The problem Xavier Giró (2011) identified with peace journalism is that a series of vectors operate in the mass media, in terms of both the decision about whether to cover conflicts, and how it should be covered. He argues that the international hierarchy of countries and global information flows is intertwined with the economic and political nature of the media and the culture of news journalism (Xavier Giró, 2011:3). For example, it is still fresh in peoples’ minds how the international media ignored to cover the Genocide against Tutsi and rushed to cover the presidential elections in South Africa.
Giró brings in another factor that the coverage of international media often depends on the relationship their countries of origin have with the areas in conflicts. Most of the international media, for example, have correspondents in their former colonies. For example, the Spanish media prioritize Latin America and the French media do the same for the Maghreb and sub-
Saharan Africa (Giró, 2011:4).

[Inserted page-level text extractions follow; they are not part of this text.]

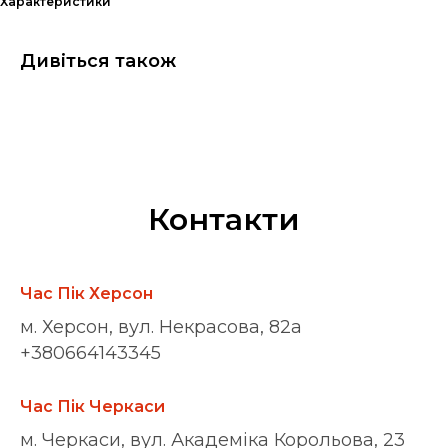
Характеристики
Дивіться також
Контакти
Час Пік Херсон
м. Херсон, вул. Некрасова, 82а
+380664143345
Час Пік Черкаси
м. Черкаси, вул. Академіка Корольова, 23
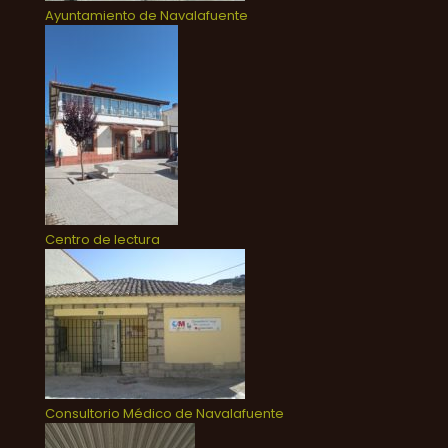
Ayuntamiento de Navalafuente
Centro de lectura
Consultorio Médico de Navalafuente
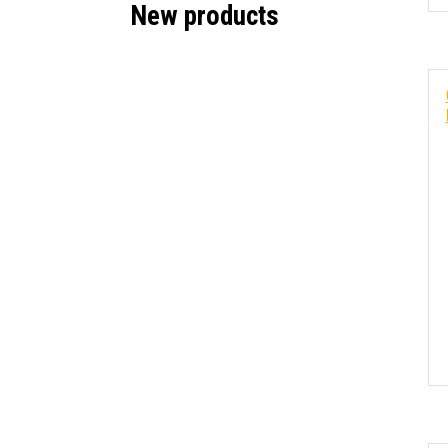
New products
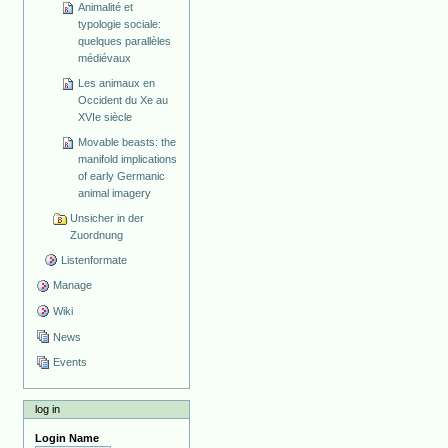
Animalité et
typologie sociale:
quelques parallèles
médiévaux
Les animaux en
Occident du Xe au
XVIe siècle
Movable beasts: the
manifold implications
of early Germanic
animal imagery
Unsicher in der
Zuordnung
Listenformate
Manage
Wiki
News
Events
log in
Login Name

According to him, there are two opposing mechanisms to determine what news is. The first is to toe the line of the “flagship” media: CNN, the New York Times, etc. In so doing, there are plenty of stories about news editors who ask correspondents or special correspondents to produce stories based on what they have just seen or heard on CNN. The other approach, which is only apparently paradoxical, is to look at what the competition has done. If they have all done more or less the same thing, they confirm the correctness of each other’s approach; if one disagrees, they worry because they are off-message and thus the circle closes.
In the same line, he depicts two “battling fields” within the communicative strategy during conflicts: the military and the informative. The basic strategy in military conflicts is to misinform and mislead the counterpart (“the enemy”). This is part of the communicative strategies “in the frontline”. According to Teran Strand (2013), the communicative strategies are used to legitimize war operations while the images in the news are used to win the war on the home front as well as on the ground, making the spectators innocent victims to a flow of untruthful images and discourses. He further says it consists in gaining the public support for the use of military action.
An effective tool is the construction of an image of the threatening , demonized and dehumanized “enemy”, discourses of “Us against Them” “Good against Evil.” We are constantly being manipulated through the media. There is a constant framing of what information we are exposed to (Strand Teran, 2013:1).